Jan 1, 1970 at 12:00 am
The Amnesia Pavilions with Nicholas Muellner
With Nicholas Muellner, Dan Torop and Jim Supanick
The Amnesia Pavilions is an annotated slideshow based on Nicholas Muellner’s new book of photographs and writing, recently named by Time Magazine a top photo book of 2011 . This autobiographical safari returns to the last days of Soviet Russia in search of both a missing friend and a lost version of the author’s former self. The Amnesia Pavilions argues for the incommensurability of the past and the present, and examines photography’s personal, vernacular and historical role in both bridging and broadening the temporal chasm of understanding.
“Alongside Muellner’s photographs, he tells a story about a recent trip to Russia, retracing his steps from 17 years earlier while trying to find an old friend who has disappeared. Text and image are represented in equal parts, and play off of each other with subtlety and emotion. The older Muellner reflects on the younger version of himself with both nostalgia and a critical eye.” — Jason Fulford, J&L BOOKS
Nicholas Muellner is a photographer, writer, and curator based in central New York. His work across a range of disciplines and practices considers the poetics of representation as a conduit between political understanding and personal experience. His most recent book projects focus on autobiographical narrative and the place of photography with that practice. These include The Photograph Commands Indifference (A-Jump Books, 2009), and The Amnesia Pavilions (A-Jump Books, 2011). In addition to solo and group exhibitions in the US and Russia, he has collaborated on critical writings, multi-media works and curatorial projects, including Now Is The Winter, an exhibition of politically and psychologically linked works by U.S. and Russian artists that closeded at Proekt_Fabrika in Moscow in May 2007. He teaches photography and critical studies at the Park School of Communications, Ithaca College.

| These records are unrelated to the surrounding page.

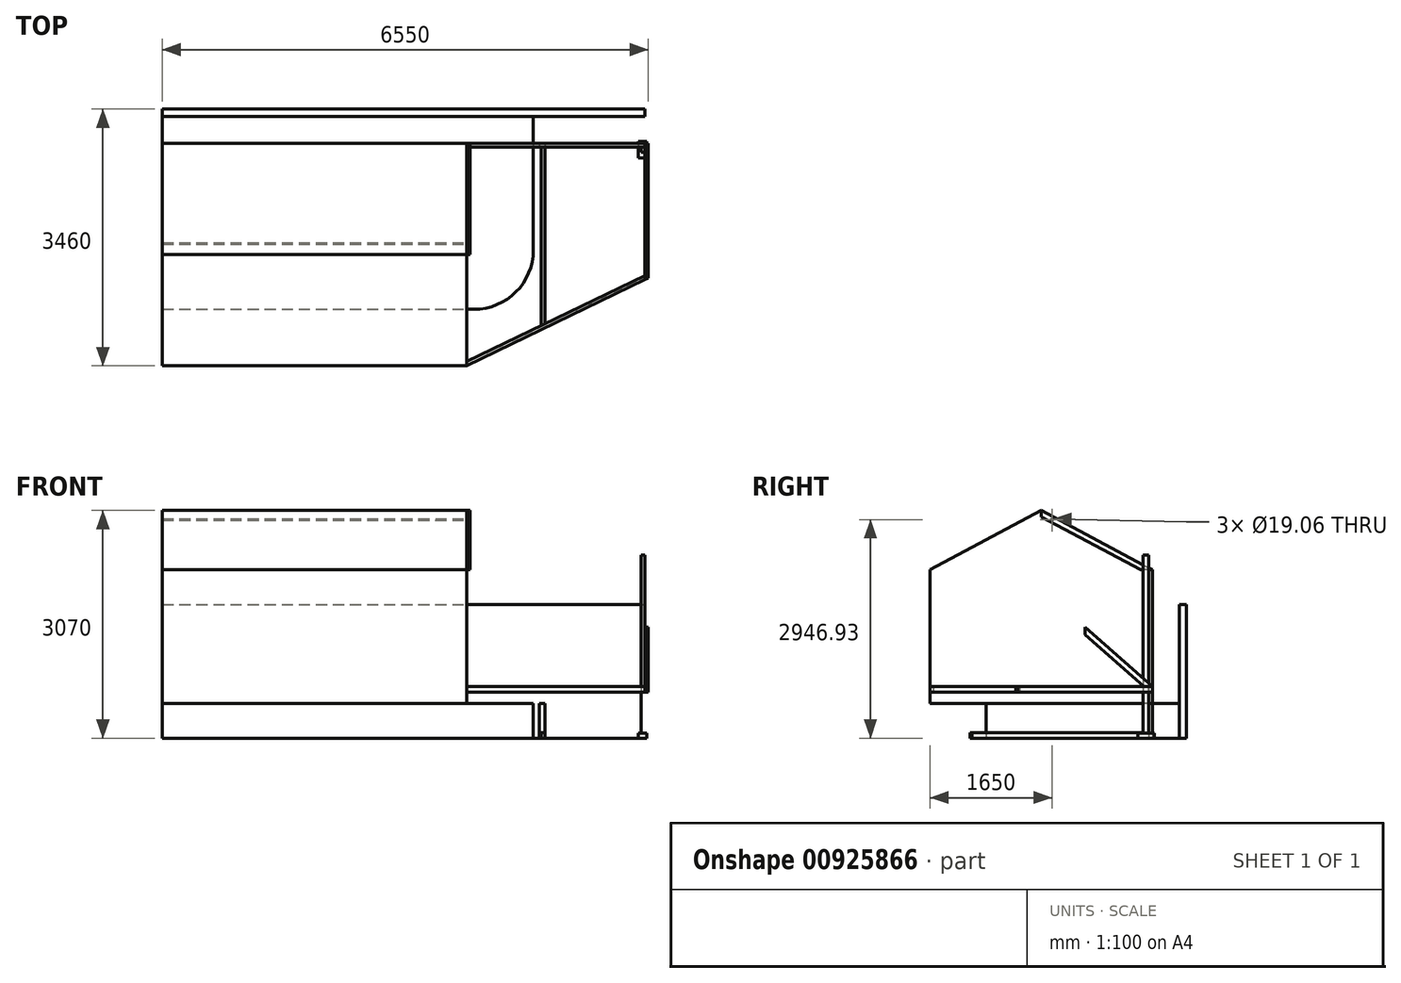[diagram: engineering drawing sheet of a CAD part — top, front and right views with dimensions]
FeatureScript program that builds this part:
annotation { "Feature Type Name" : "Feature", "Feature Type Description" : "" }
export const myFeature = defineFeature(function(context is Context, id is Id, definition is map)
    precondition{}
    {
        {
            var Q0;
            Q0=qCreatedBy(makeId("Top.planeOp"),FACE);
            var sketch = newSketch(context, id + "F0", { "sketchPlane" : qUnion([Q0])});
            skLineSegment(sketch, "E0.bottom", {"start": v(0, 0) * mm, "end": v(6500, 0) * mm});
            skLineSegment(sketch, "E0.top", {"start": v(0, 100) * mm, "end": v(6500, 100) * mm});
            skLineSegment(sketch, "E0.left", {"start": v(0, 0) * mm, "end": v(0, 100) * mm});
            skLineSegment(sketch, "E0.right", {"start": v(6500, 0) * mm, "end": v(6500, 100) * mm});
            skSolve(sketch);
        }
        {
            var Q0;
            Q0 = qSketchRegion(id + "F0", true);
            extrude(context, id + "F1", {"entities" : qUnion([Q0]), "depth" : 1800 * mm, "offsetDistance" : 25 * mm});
        }
        {
            var Q0;
            Q0=qCreatedBy(makeId("Top.planeOp"),FACE);
            var sketch = newSketch(context, id + "F2", { "sketchPlane" : qUnion([Q0])});
            skLineSegment(sketch, "E1.bottom", {"start": v(0, 0) * mm, "end": v(5000, 0) * mm});
            skLineSegment(sketch, "E1.top", {"start": v(0, -2600) * mm, "end": v(4200, -2600) * mm});
            skLineSegment(sketch, "E1.left", {"start": v(0, 0) * mm, "end": v(0, -2600) * mm});
            skLineSegment(sketch, "E1.right", {"start": v(5000, 0) * mm, "end": v(5000, -1800) * mm});
            skPoint(sketch, "E2.visualSharp", {"position": v(5000, -2600) * mm});
            skArc(sketch, "E2.filletArc", {"start": v(4200, -2600) * mm, "mid": v(4765.69, -2365.69) * mm, "end": v(5000, -1800) * mm});
            skSolve(sketch);
        }
        {
            var Q0;
            Q0 = qSketchRegion(id + "F2", true);
            extrude(context, id + "F3", {"entities" : qUnion([Q0]), "depth" : 470 * mm, "offsetDistance" : 25 * mm});
        }
        {
            var Q0;
            Q0=makeQuery(id+"F3.opExtrude","CAP_FACE",FACE,{"disambiguationData":[OSD([sQuery(id+"F2.wireOp",EDGE,"E1.bottom"),sQuery(id+"F2.wireOp",EDGE,"E1.top"),sQuery(id+"F2.wireOp",EDGE,"E1.left"),sQuery(id+"F2.wireOp",EDGE,"E1.right"),sQuery(id+"F2.wireOp",EDGE,"E2.filletArc")])],"isStart":false});
            var sketch = newSketch(context, id + "F4", { "sketchPlane" : qUnion([Q0])});
            skLineSegment(sketch, "E3.bottom", {"start": v(0, -3360) * mm, "end": v(4100, -3360) * mm});
            skLineSegment(sketch, "E3.top", {"start": v(0, -360) * mm, "end": v(4100, -360) * mm});
            skLineSegment(sketch, "E3.left", {"start": v(0, -3360) * mm, "end": v(0, -360) * mm});
            skLineSegment(sketch, "E3.right", {"start": v(4100, -3360) * mm, "end": v(4100, -360) * mm});
            skSolve(sketch);
        }
        {
            var Q0;
            Q0 = qSketchRegion(id + "F4", true);
            extrude(context, id + "F5", {"entities" : qUnion([Q0]), "depth" : 1800 * mm, "offsetDistance" : 25 * mm});
        }
        {
            var Q0;
            Q0=makeQuery(id+"F5.opExtrude","SWEPT_FACE",FACE,{"disambiguationData":[OSD([sQuery(id+"F4.wireOp",EDGE,"E3.right")])]});
            var sketch = newSketch(context, id + "F6", { "sketchPlane" : qUnion([Q0])});
            skLineSegment(sketch, "E4", {"start": v(-3360, 2270) * mm, "end": v(-1860, 3070) * mm});
            skPoint(sketch, "E4.endSnap0", {"position": v(-1860, 2270) * mm});
            skLineSegment(sketch, "E5", {"start": v(-1860, 3070) * mm, "end": v(-360, 2270) * mm});
            skLineSegment(sketch, "E6.0", {"start": v(-3360, 2270) * mm, "end": v(-360, 2270) * mm});
            skSolve(sketch);
        }
        {
            var Q0;
            Q0 = qSketchRegion(id + "F6", true);
            var Q1;
            Q1=makeQuery(id+"F5.opExtrude","SWEPT_FACE",FACE,{"disambiguationData":[OSD([sQuery(id+"F4.wireOp",EDGE,"E3.left")])]});
            extrude(context, id + "F7", {"entities" : qUnion([Q0]), "operationType" : NewBodyOperationType.ADD, "endBound" : BoundingType.UP_TO_SURFACE, "oppositeDirection" : true, "depth" : 25 * mm, "endBoundEntityFace" : qUnion([Q1]), "offsetDistance" : 25 * mm});
        }
        {
            var Q0;
            Q0=qCreatedBy(makeId("Top.planeOp"),FACE);
            var sketch = newSketch(context, id + "F8", { "sketchPlane" : qUnion([Q0])});
            skLineSegment(sketch, "E7.bottom", {"start": v(5000, 0) * mm, "end": v(6500, 0) * mm});
            skLineSegment(sketch, "E7.top", {"start": v(5000, -2200) * mm, "end": v(6500, -2200) * mm});
            skLineSegment(sketch, "E7.left", {"start": v(5000, 0) * mm, "end": v(5000, -2200) * mm});
            skLineSegment(sketch, "E7.right", {"start": v(6500, 0) * mm, "end": v(6500, -2200) * mm});
            skLineSegment(sketch, "E8", {"start": v(4100, -3360) * mm, "end": v(6500, -2200) * mm});
            skSolve(sketch);
        }
        {
            var Q0;
            Q0=makeQuery(id+"F7.boolean.opBoolean","MERGE",FACE,{"derivedFrom":[makeQuery(id+"F5.opExtrude","SWEPT_FACE",FACE,{"disambiguationData":[OSD([sQuery(id+"F4.wireOp",EDGE,"E3.right")])]}),makeQuery(id+"F7.opExtrude","CAP_FACE",FACE,{"disambiguationData":[OSD([sQuery(id+"F6.wireOp",EDGE,"E4"),sQuery(id+"F6.wireOp",EDGE,"E5"),sQuery(id+"F6.wireOp",EDGE,"E6.0")])],"isStart":true})]});
            var sketch = newSketch(context, id + "F9", { "sketchPlane" : qUnion([Q0])});
            skLineSegment(sketch, "E9.bottom", {"start": v(-360, 620) * mm, "end": v(-410, 620) * mm});
            skLineSegment(sketch, "E9.top", {"start": v(-360, 696) * mm, "end": v(-410, 696) * mm});
            skLineSegment(sketch, "E9.left", {"start": v(-360, 620) * mm, "end": v(-360, 696) * mm});
            skLineSegment(sketch, "E9.right", {"start": v(-410, 620) * mm, "end": v(-410, 696) * mm});
            skSolve(sketch);
        }
        {
            var Q0;
            Q0 = qSketchRegion(id + "F9", true);
            extrude(context, id + "F10", {"entities" : qUnion([Q0]), "depth" : 2400 * mm, "offsetDistance" : 25 * mm});
        }
        {
            var Q0;
            Q0=makeQuery(id+"F10.opExtrude","SWEPT_FACE",FACE,{"disambiguationData":[OSD([sQuery(id+"F9.wireOp",EDGE,"E9.top")])]});
            var sketch = newSketch(context, id + "F11", { "sketchPlane" : qUnion([Q0])});
            skLineSegment(sketch, "E10", {"start": v(4100, -3304.47) * mm, "end": v(4100, -3360) * mm});
            skLineSegment(sketch, "E11", {"start": v(4100, -3360) * mm, "end": v(6500, -2200) * mm});
            skLineSegment(sketch, "E12", {"start": v(6500, -2200) * mm, "end": v(6500, -2144.47) * mm});
            skLineSegment(sketch, "E13", {"start": v(6500, -2144.47) * mm, "end": v(4100, -3304.47) * mm});
            skSolve(sketch);
        }
        {
            var Q0;
            Q0 = qSketchRegion(id + "F11", true);
            extrude(context, id + "F12", {"entities" : qUnion([Q0]), "oppositeDirection" : true, "depth" : 76 * mm, "offsetDistance" : 25 * mm});
        }
        {
            var Q0;
            Q0=makeQuery(id+"F10.opExtrude","CAP_FACE",FACE,{"disambiguationData":[OSD([sQuery(id+"F9.wireOp",EDGE,"E9.bottom"),sQuery(id+"F9.wireOp",EDGE,"E9.top"),sQuery(id+"F9.wireOp",EDGE,"E9.left"),sQuery(id+"F9.wireOp",EDGE,"E9.right")])],"isStart":false});
            var sketch = newSketch(context, id + "F13", { "sketchPlane" : qUnion([Q0])});
            skLineSegment(sketch, "E14.bottom", {"start": v(-360, 620) * mm, "end": v(-2200, 620) * mm});
            skLineSegment(sketch, "E14.top", {"start": v(-360, 696) * mm, "end": v(-2200, 696) * mm});
            skLineSegment(sketch, "E14.left", {"start": v(-360, 620) * mm, "end": v(-360, 696) * mm});
            skLineSegment(sketch, "E14.right", {"start": v(-2200, 620) * mm, "end": v(-2200, 696) * mm});
            skSolve(sketch);
        }
        {
            var Q0;
            Q0 = qSketchRegion(id + "F13", true);
            extrude(context, id + "F14", {"entities" : qUnion([Q0]), "depth" : 50 * mm, "offsetDistance" : 25 * mm});
        }
        {
            var Q0;
            Q0=qCreatedBy(makeId("Top.planeOp"),FACE);
            var sketch = newSketch(context, id + "F15", { "sketchPlane" : qUnion([Q0])});
            skLineSegment(sketch, "E15.bottom", {"start": v(6526.6, -337.86) * mm, "end": v(6416.6, -337.86) * mm});
            skLineSegment(sketch, "E15.top", {"start": v(6526.6, -557.86) * mm, "end": v(6416.6, -557.86) * mm});
            skLineSegment(sketch, "E15.left", {"start": v(6526.6, -337.86) * mm, "end": v(6526.6, -557.86) * mm});
            skLineSegment(sketch, "E15.right", {"start": v(6416.6, -337.86) * mm, "end": v(6416.6, -557.86) * mm});
            skSolve(sketch);
        }
        {
            var Q0;
            Q0 = qSketchRegion(id + "F15", true);
            extrude(context, id + "F16", {"entities" : qUnion([Q0]), "depth" : 70 * mm, "offsetDistance" : 25 * mm});
        }
        {
            var Q0;
            Q0=makeQuery(id+"F16.opExtrude","CAP_FACE",FACE,{"disambiguationData":[OSD([sQuery(id+"F15.wireOp",EDGE,"E15.bottom"),sQuery(id+"F15.wireOp",EDGE,"E15.top"),sQuery(id+"F15.wireOp",EDGE,"E15.left"),sQuery(id+"F15.wireOp",EDGE,"E15.right")])],"isStart":false});
            var sketch = newSketch(context, id + "F17", { "sketchPlane" : qUnion([Q0])});
            skLineSegment(sketch, "E16.bottom", {"start": v(6500, -410) * mm, "end": v(6450, -410) * mm});
            skLineSegment(sketch, "E16.top", {"start": v(6500, -486) * mm, "end": v(6450, -486) * mm});
            skLineSegment(sketch, "E16.left", {"start": v(6500, -410) * mm, "end": v(6500, -486) * mm});
            skLineSegment(sketch, "E16.right", {"start": v(6450, -410) * mm, "end": v(6450, -486) * mm});
            skSolve(sketch);
        }
        {
            var Q0;
            Q0 = qSketchRegion(id + "F17", true);
            extrude(context, id + "F18", {"entities" : qUnion([Q0]), "depth" : 2400 * mm, "offsetDistance" : 25 * mm});
        }
        {
            var Q0;
            Q0=makeQuery(id+"F7.boolean.opBoolean","MERGE",FACE,{"derivedFrom":[makeQuery(id+"F5.opExtrude","SWEPT_FACE",FACE,{"disambiguationData":[OSD([sQuery(id+"F4.wireOp",EDGE,"E3.right")])]}),makeQuery(id+"F7.opExtrude","CAP_FACE",FACE,{"disambiguationData":[OSD([sQuery(id+"F6.wireOp",EDGE,"E4"),sQuery(id+"F6.wireOp",EDGE,"E5"),sQuery(id+"F6.wireOp",EDGE,"E6.0")])],"isStart":true})]});
            var sketch = newSketch(context, id + "F19", { "sketchPlane" : qUnion([Q0])});
            skLineSegment(sketch, "E17.0", {"start": v(-1860, 3070) * mm, "end": v(-360, 2270) * mm});
            skLineSegment(sketch, "E18.0", {"start": v(-1860, 2983.87) * mm, "end": v(-521.5, 2270) * mm});
            skLineSegment(sketch, "E19", {"start": v(-1860, 3070) * mm, "end": v(-1860, 2983.87) * mm});
            skLineSegment(sketch, "E20", {"start": v(-360, 2270) * mm, "end": v(-521.5, 2270) * mm});
            skSolve(sketch);
        }
        {
            var Q0;
            Q0 = qSketchRegion(id + "F19", true);
            extrude(context, id + "F20", {"entities" : qUnion([Q0]), "depth" : 50 * mm, "offsetDistance" : 25 * mm});
        }
        {
            var Q0;
            Q0=makeQuery(id+"F14.opExtrude","SWEPT_FACE",FACE,{"disambiguationData":[OSD([sQuery(id+"F13.wireOp",EDGE,"E14.top")])]});
            var sketch = newSketch(context, id + "F21", { "sketchPlane" : qUnion([Q0])});
            skLineSegment(sketch, "E21.0", {"start": v(6500, -2200) * mm, "end": v(6550, -2175.83) * mm});
            skLineSegment(sketch, "E22.0", {"start": v(6550, -2175.83) * mm, "end": v(6550, -2200) * mm});
            skLineSegment(sketch, "E23.0", {"start": v(6550, -2200) * mm, "end": v(6500, -2200) * mm});
            skPoint(sketch, "E24.orphan", {"position": v(6500, -2200) * mm});
            skPoint(sketch, "E25.orphan", {"position": v(4100, -3360) * mm});
            skPoint(sketch, "E26.orphan", {"position": v(6550, -360) * mm});
            skSolve(sketch);
        }
        {
            var Q0;
            Q0 = qSketchRegion(id + "F21", true);
            extrude(context, id + "F22", {"entities" : qUnion([Q0]), "operationType" : NewBodyOperationType.REMOVE, "endBound" : BoundingType.THROUGH_ALL, "oppositeDirection" : true, "depth" : 25 * mm, "offsetDistance" : 25 * mm});
        }
        {
            var Q0;
            Q0=makeQuery(id+"F14.opExtrude","CAP_FACE",FACE,{"disambiguationData":[OSD([sQuery(id+"F13.wireOp",EDGE,"E14.bottom"),sQuery(id+"F13.wireOp",EDGE,"E14.top"),sQuery(id+"F13.wireOp",EDGE,"E14.left"),sQuery(id+"F13.wireOp",EDGE,"E14.right")])],"isStart":false});
            var sketch = newSketch(context, id + "F23", { "sketchPlane" : qUnion([Q0])});
            skLineSegment(sketch, "E27", {"start": v(-360, 696) * mm, "end": v(-1267.92, 1496) * mm});
            skLineSegment(sketch, "E28", {"start": v(-1267.92, 1394.7) * mm, "end": v(-474.96, 696) * mm});
            skLineSegment(sketch, "E29.0", {"start": v(-360, 696) * mm, "end": v(-474.96, 696) * mm});
            skPoint(sketch, "E30.orphan", {"position": v(-2175.83, 696) * mm});
            skLineSegment(sketch, "E31", {"start": v(-1267.92, 1394.7) * mm, "end": v(-1267.92, 1496) * mm});
            skPoint(sketch, "E32.orphan", {"position": v(-1267.92, 696) * mm});
            skSolve(sketch);
        }
        {
            var Q0;
            Q0 = qSketchRegion(id + "F23", true);
            extrude(context, id + "F24", {"entities" : qUnion([Q0]), "oppositeDirection" : true, "depth" : 50 * mm, "offsetDistance" : 25 * mm});
        }
        {
            var Q0;
            Q0=qCreatedBy(makeId("Top.planeOp"),FACE);
            var sketch = newSketch(context, id + "F25", { "sketchPlane" : qUnion([Q0])});
            skLineSegment(sketch, "E33.bottom", {"start": v(5080, -360) * mm, "end": v(5156, -360) * mm});
            skLineSegment(sketch, "E33.top", {"start": v(5080, -410) * mm, "end": v(5156, -410) * mm});
            skLineSegment(sketch, "E33.left", {"start": v(5080, -360) * mm, "end": v(5080, -410) * mm});
            skLineSegment(sketch, "E33.right", {"start": v(5156, -360) * mm, "end": v(5156, -410) * mm});
            skSolve(sketch);
        }
        {
            var Q0;
            Q0 = qSketchRegion(id + "F25", true);
            extrude(context, id + "F26", {"entities" : qUnion([Q0]), "depth" : 470 * mm, "offsetDistance" : 25 * mm});
        }
        {
            var Q0;
            Q0=makeQuery(id+"F26.opExtrude","SWEPT_FACE",FACE,{"disambiguationData":[OSD([sQuery(id+"F25.wireOp",EDGE,"E33.top")])]});
            var sketch = newSketch(context, id + "F27", { "sketchPlane" : qUnion([Q0])});
            skLineSegment(sketch, "E34.bottom", {"start": v(5156, 0) * mm, "end": v(5106, 0) * mm});
            skLineSegment(sketch, "E34.top", {"start": v(5156, 76) * mm, "end": v(5106, 76) * mm});
            skLineSegment(sketch, "E34.left", {"start": v(5156, 0) * mm, "end": v(5156, 76) * mm});
            skLineSegment(sketch, "E34.right", {"start": v(5106, 0) * mm, "end": v(5106, 76) * mm});
            skSolve(sketch);
        }
        {
            var Q0;
            Q0 = qSketchRegion(id + "F27", true);
            var Q1;
            Q1=makeQuery(id+"F12.opExtrude","SWEPT_FACE",FACE,{"disambiguationData":[OSD([sQuery(id+"F11.wireOp",EDGE,"E13")])]});
            extrude(context, id + "F28", {"entities" : qUnion([Q0]), "endBound" : BoundingType.UP_TO_SURFACE, "depth" : 25 * mm, "endBoundEntityFace" : qUnion([Q1]), "offsetDistance" : 25 * mm});
        }
        {
            var Q0;
            Q0=makeQuery(id+"F20.opExtrude","CAP_FACE",FACE,{"disambiguationData":[OSD([sQuery(id+"F19.wireOp",EDGE,"E17.0"),sQuery(id+"F19.wireOp",EDGE,"E18.0"),sQuery(id+"F19.wireOp",EDGE,"E19"),sQuery(id+"F19.wireOp",EDGE,"E20")])],"isStart":false});
            var sketch = newSketch(context, id + "F29", { "sketchPlane" : qUnion([Q0])});
            skCircle(sketch, "E35", {"center": v(-1710, 2946.93) * mm, "radius": 9.53 * mm});
            skSolve(sketch);
        }
        {
            var Q0;
            Q0 = qSketchRegion(id + "F29", true);
            extrude(context, id + "F30", {"entities" : qUnion([Q0]), "operationType" : NewBodyOperationType.REMOVE, "endBound" : BoundingType.THROUGH_ALL, "oppositeDirection" : true, "depth" : 25 * mm, "offsetDistance" : 25 * mm});
        }
        {
            var Q0;
            Q0=makeQuery(id+"F3.opExtrude","SWEPT_BODY",BODY,{"disambiguationData":[OSD([sQuery(id+"F2.wireOp",EDGE,"E1.bottom"),sQuery(id+"F2.wireOp",EDGE,"E1.top"),sQuery(id+"F2.wireOp",EDGE,"E1.left"),sQuery(id+"F2.wireOp",EDGE,"E1.right"),sQuery(id+"F2.wireOp",EDGE,"E2.filletArc")])]});
            transform(context, id + "F31", {"entities" : qUnion([Q0]), "transformType" : TransformType.TRANSLATION_3D, "dx" : 0 * mm, "dy" : 0 * mm, "dz" : 0 * mm, "makeCopy" : true});
        }
        {
            var Q0;
            Q0=makeQuery(id+"F5.opExtrude","SWEPT_BODY",BODY,{"disambiguationData":[OSD([sQuery(id+"F4.wireOp",EDGE,"E3.bottom"),sQuery(id+"F4.wireOp",EDGE,"E3.top"),sQuery(id+"F4.wireOp",EDGE,"E3.left"),sQuery(id+"F4.wireOp",EDGE,"E3.right")])]});
            transform(context, id + "F32", {"entities" : qUnion([Q0]), "transformType" : TransformType.TRANSLATION_3D, "dx" : 0 * mm, "dy" : 0 * mm, "dz" : 0 * mm, "makeCopy" : true});
        }
        {
            var Q0;
            Q0=makeQuery(id+"F1.opExtrude","SWEPT_BODY",BODY,{"disambiguationData":[OSD([sQuery(id+"F0.wireOp",EDGE,"E0.bottom"),sQuery(id+"F0.wireOp",EDGE,"E0.top"),sQuery(id+"F0.wireOp",EDGE,"E0.left"),sQuery(id+"F0.wireOp",EDGE,"E0.right")])]});
            transform(context, id + "F33", {"entities" : qUnion([Q0]), "transformType" : TransformType.TRANSLATION_3D, "dx" : 0 * mm, "dy" : 0 * mm, "dz" : 0 * mm, "makeCopy" : true});
        }
    });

Dan Torop is a photographer and digital artist whose work often plunges into the fantastically irrational relationship between the land and its inhabitants. He described Twain’s visit to Lake Tahoe for Triple Canopy magazine, and then recreated the story as a 53 foot wall scroll. He is engaged in fieldwork for a further Twain project at the Center for Land Use Interpretation’s Wendover residency site. Torop spent years digitally creating a small patch of the ocean and during a residency at Eyebeam programmatically rebuilt three blocks of the Bowery. He has exhibited photographs of formal sorrow and dream spaces at the Derek Eller Gallery. In 2010, A-Jump Books published Skydiving, a sequence of his landscapes and portraits. Torop lives in Brooklyn, and teaches at NYU’s studio art program.
Jim Supanick is a videomaker and writer born in Cleveland, Ohio, and living in Brooklyn. Forthcoming videos include a long-term project titled “Seed Sold Back to the Farmer”, a two-part animated essay about the assembly line and its legacy of damage, as well as a re-edited segment of Caspar Stracke’s “Circle’s Short Circuit” (featuring an interview with Avital Ronell). He has received support from NYSCA, the Puffin Foundation, and the Experimental Television Center. His essays on film, video, and visual culture have appeared in such publications as Film Comment, Millennium Film Journal, The Wire, Cineaste, and The Brooklyn Rail, along with exhibition catalogs and with DVD releases; others can be accessed at As a Chimney Draws. He is the recipient of a Creative Capital/Warhol Foundation Arts Writers Grant and a NYFA Grant for Nonfiction Literature. He is also a member of Synthhumpers, a quasi-musical collaboration with Josh Solondz. Jim currently teaches at City College of New York.